=== Job ===
Can you pull out everything from the start of the listing down to and including the line containing "TrendyLiving.dk har siden", word for word, leaving out the pictures?

--- --- ---

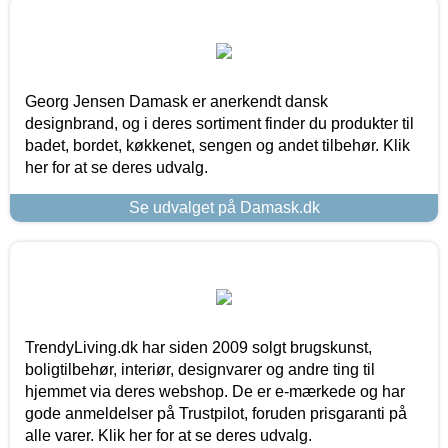
Georg Jensen Damask er anerkendt dansk
designbrand, og i deres sortiment finder du produkter til
badet, bordet, køkkenet, sengen og andet tilbehør. Klik
her for at se deres udvalg.
Se udvalget på Damask.dk
TrendyLiving.dk har siden 2009 solgt brugskunst,
boligtilbehør, interiør, designvarer og andre ting til
hjemmet via deres webshop. De er e-mærkede og har
gode anmeldelser på Trustpilot, foruden prisgaranti på
alle varer. Klik her for at se deres udvalg.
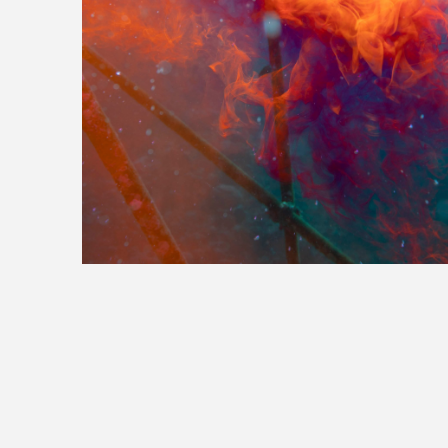
>>全国の取り扱い店舗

--- --- ---

=== Solution to this problem ===
Georg Jensen Damask er anerkendt dansk
designbrand, og i deres sortiment finder du produkter til
badet, bordet, køkkenet, sengen og andet tilbehør. Klik
her for at se deres udvalg.
Se udvalget på Damask.dk
TrendyLiving.dk har siden 2009 solgt brugskunst,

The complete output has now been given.